▸ **Exercise instructions**: Using the film reviews, decide whether each statement agrees with them: 1. Benedict Cumberbatch plays a rancher in 1920s Montana in The Power of the Dog. 2. Drive My Car is based on a Haruki Murakami story. 3. The chauffeur in Drive My Car is a talkative older man. Answer yes or no for each, and quote the deciding words.

▸ **Excerpt**:
####################

Critics’ choice:
The Power of the Dog
Jane Campion’s “sinewy, cold-blooded” Western “sticks its teeth into you so fast and furtively that you may not feel the sting until after the credits roll,” said
David Ehrlich in IndieWire.com. Benedict Cumberbatch plays a cruel rancher in 1920s Montana who bullies his kindhearted brother and his brother’s new wife but unexpectedly softens toward another newcomer. Kirsten Dunst co-stars in this murderous fable, and “the whole thing exudes a tremblingly quiet strength.”
Drive My Car
“Drive My Car is one of the most ineffably beautiful films to come along in years,” said Joe Morgenstern in The
Wall Street Journal. Based on a Haruki Murakami story, Ryûsuke Hamaguchi’s subtitled masterpiece follows a widowed theater director from Tokyo who is reenergized by an unlikely friendship with his taciturn chauffeur, a young woman coping with her own grief. “Among many other things, it’s about figuring out who other people are, and why they do what they do, by first understanding ourselves.”

####################

▸ **Records shown**:
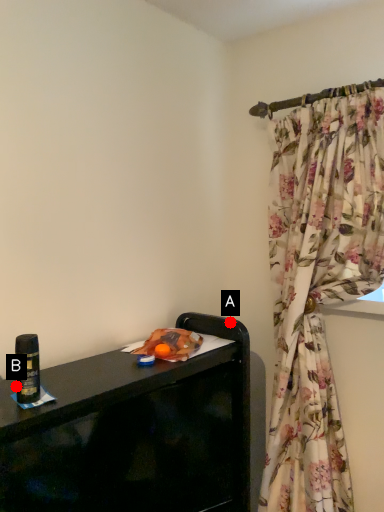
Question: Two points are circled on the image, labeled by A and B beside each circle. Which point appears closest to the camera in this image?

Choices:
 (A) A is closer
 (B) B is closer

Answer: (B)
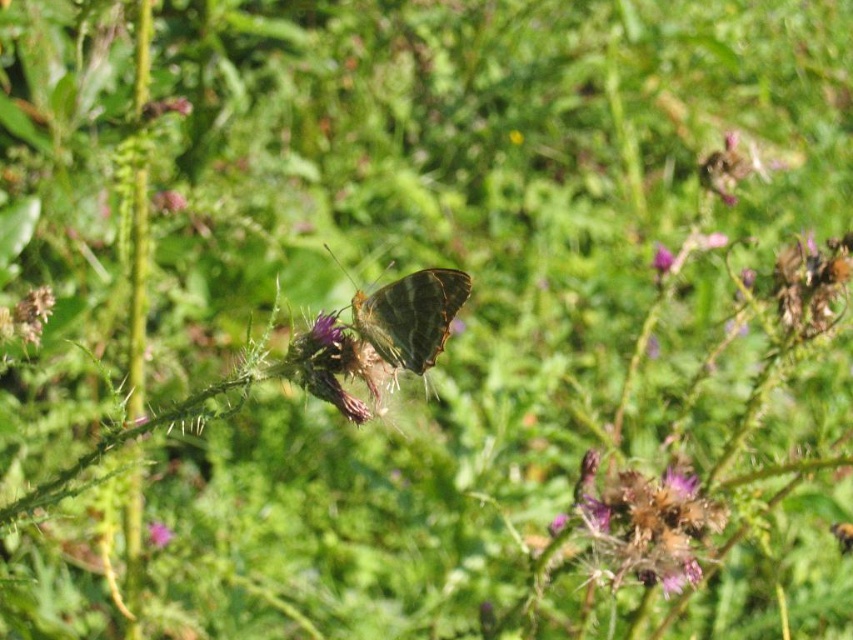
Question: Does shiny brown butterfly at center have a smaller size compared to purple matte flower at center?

####################

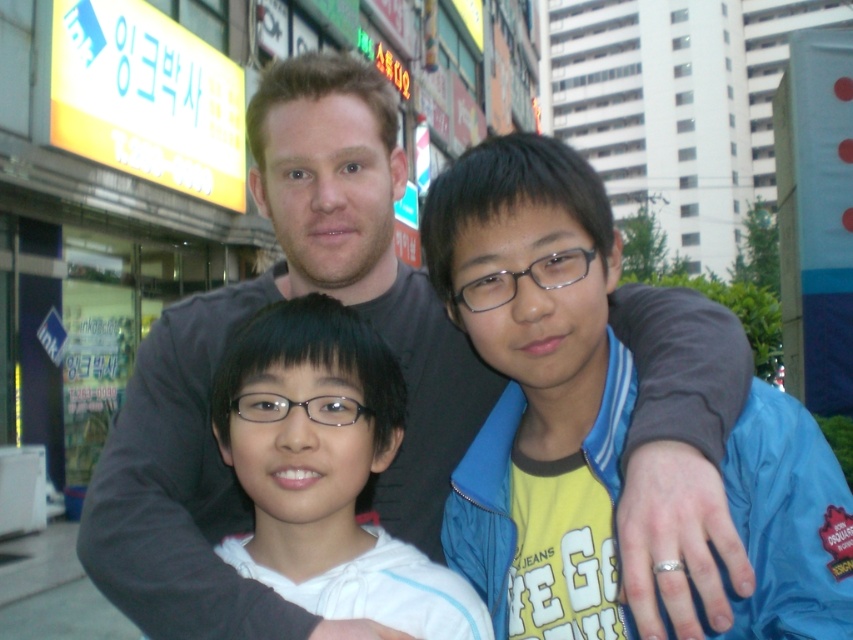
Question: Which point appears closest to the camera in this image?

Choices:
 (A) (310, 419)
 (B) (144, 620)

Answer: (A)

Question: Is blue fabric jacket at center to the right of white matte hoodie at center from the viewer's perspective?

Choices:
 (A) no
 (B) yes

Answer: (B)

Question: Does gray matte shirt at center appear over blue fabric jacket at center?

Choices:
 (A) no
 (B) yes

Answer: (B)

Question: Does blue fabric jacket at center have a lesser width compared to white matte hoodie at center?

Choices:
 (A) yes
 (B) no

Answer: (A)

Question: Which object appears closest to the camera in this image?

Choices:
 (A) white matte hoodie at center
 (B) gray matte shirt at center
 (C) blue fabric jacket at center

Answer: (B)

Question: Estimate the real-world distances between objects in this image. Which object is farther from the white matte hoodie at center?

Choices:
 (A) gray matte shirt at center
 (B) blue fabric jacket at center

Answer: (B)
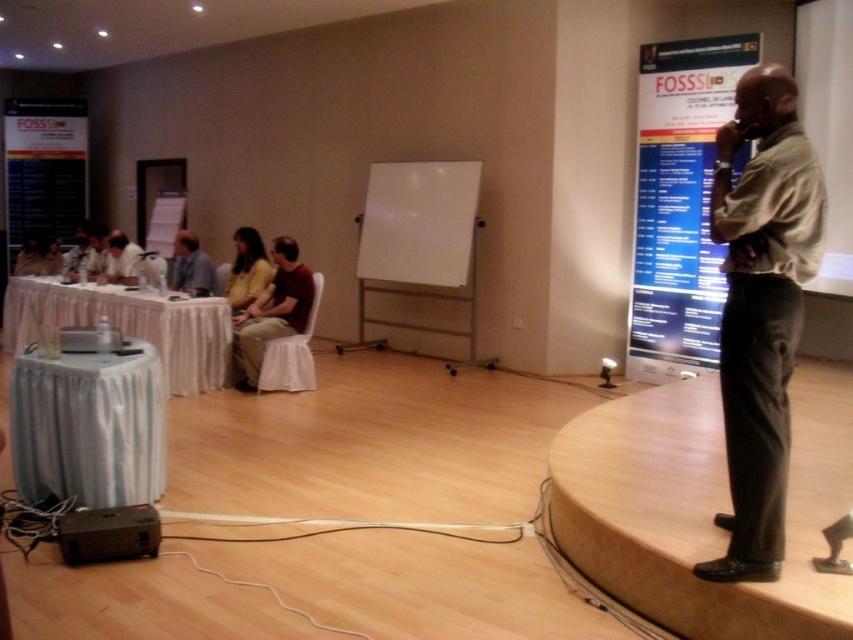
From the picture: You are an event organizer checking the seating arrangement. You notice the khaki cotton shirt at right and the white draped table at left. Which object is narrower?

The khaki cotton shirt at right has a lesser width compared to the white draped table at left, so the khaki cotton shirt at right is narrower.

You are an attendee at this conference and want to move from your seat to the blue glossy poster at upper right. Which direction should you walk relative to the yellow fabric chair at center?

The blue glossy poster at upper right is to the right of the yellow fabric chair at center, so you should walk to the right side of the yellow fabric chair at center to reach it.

####################

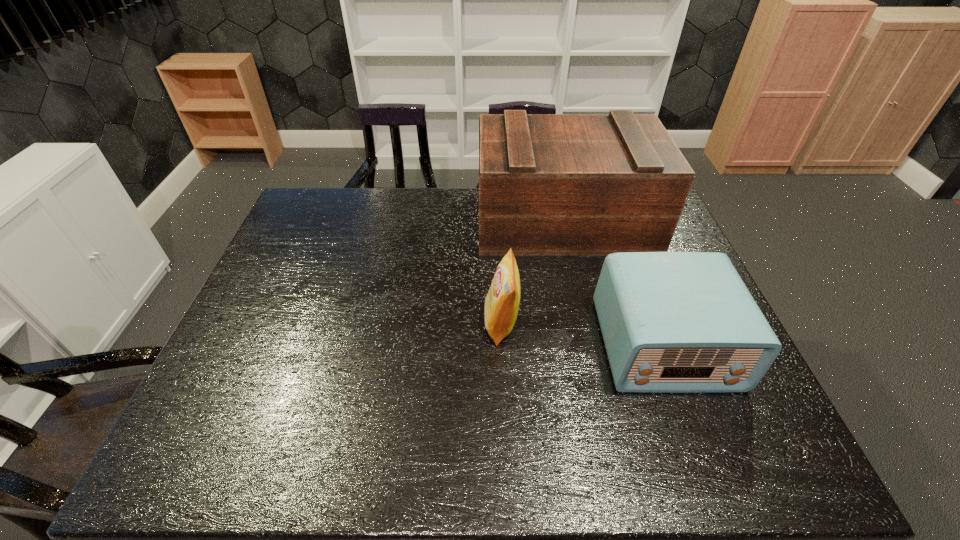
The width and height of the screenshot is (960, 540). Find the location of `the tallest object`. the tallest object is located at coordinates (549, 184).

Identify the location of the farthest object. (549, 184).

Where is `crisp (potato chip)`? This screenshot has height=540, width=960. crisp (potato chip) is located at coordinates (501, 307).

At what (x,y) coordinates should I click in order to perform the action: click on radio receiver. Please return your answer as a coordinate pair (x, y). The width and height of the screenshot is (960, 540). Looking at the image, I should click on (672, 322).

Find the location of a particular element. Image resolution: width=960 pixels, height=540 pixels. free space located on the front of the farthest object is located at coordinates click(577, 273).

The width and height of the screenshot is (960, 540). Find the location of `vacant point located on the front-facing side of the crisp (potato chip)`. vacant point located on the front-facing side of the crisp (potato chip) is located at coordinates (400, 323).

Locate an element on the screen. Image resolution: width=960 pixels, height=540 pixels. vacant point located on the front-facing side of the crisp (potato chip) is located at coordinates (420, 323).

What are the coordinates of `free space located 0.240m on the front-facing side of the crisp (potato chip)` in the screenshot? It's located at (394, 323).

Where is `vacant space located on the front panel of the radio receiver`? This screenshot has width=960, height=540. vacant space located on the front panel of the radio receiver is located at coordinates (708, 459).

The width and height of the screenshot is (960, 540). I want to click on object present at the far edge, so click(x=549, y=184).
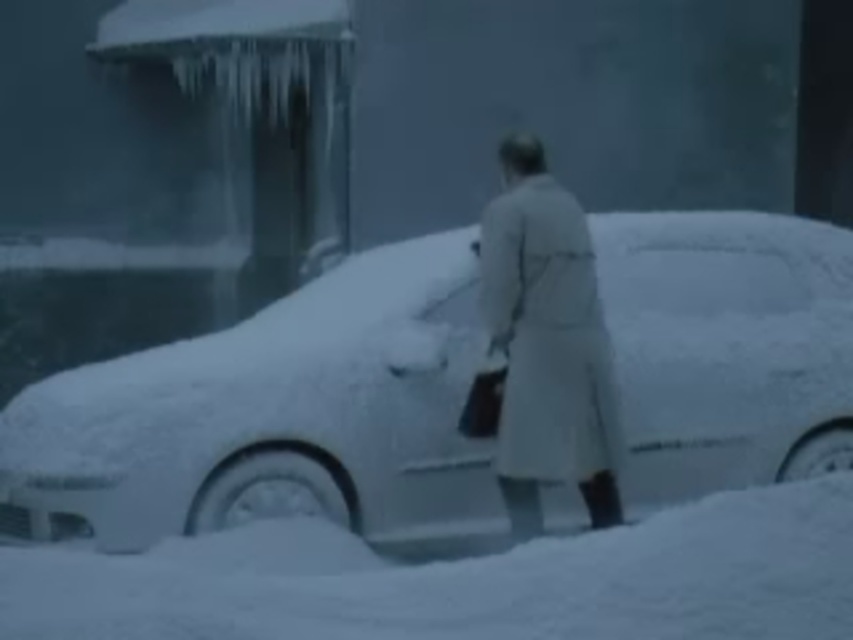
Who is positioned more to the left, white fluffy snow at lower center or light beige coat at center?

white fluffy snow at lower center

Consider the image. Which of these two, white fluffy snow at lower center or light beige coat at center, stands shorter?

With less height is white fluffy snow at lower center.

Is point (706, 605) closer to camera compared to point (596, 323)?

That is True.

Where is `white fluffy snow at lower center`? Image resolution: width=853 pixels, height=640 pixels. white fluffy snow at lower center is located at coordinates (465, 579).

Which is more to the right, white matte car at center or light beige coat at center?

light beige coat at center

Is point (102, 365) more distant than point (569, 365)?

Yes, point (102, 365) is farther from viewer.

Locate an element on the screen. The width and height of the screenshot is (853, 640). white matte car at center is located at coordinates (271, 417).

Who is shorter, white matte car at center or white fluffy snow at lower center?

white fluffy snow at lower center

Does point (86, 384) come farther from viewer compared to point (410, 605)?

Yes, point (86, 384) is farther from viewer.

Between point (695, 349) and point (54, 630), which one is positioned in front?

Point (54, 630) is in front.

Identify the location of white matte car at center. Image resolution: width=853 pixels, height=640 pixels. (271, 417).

####################

▸ **Reply**:
1. Yes: "Benedict Cumberbatch plays a cruel rancher in 1920s Montana"
2. Yes: "Based on a Haruki Murakami story"
3. No: "his taciturn chauffeur, a young woman coping with her own grief"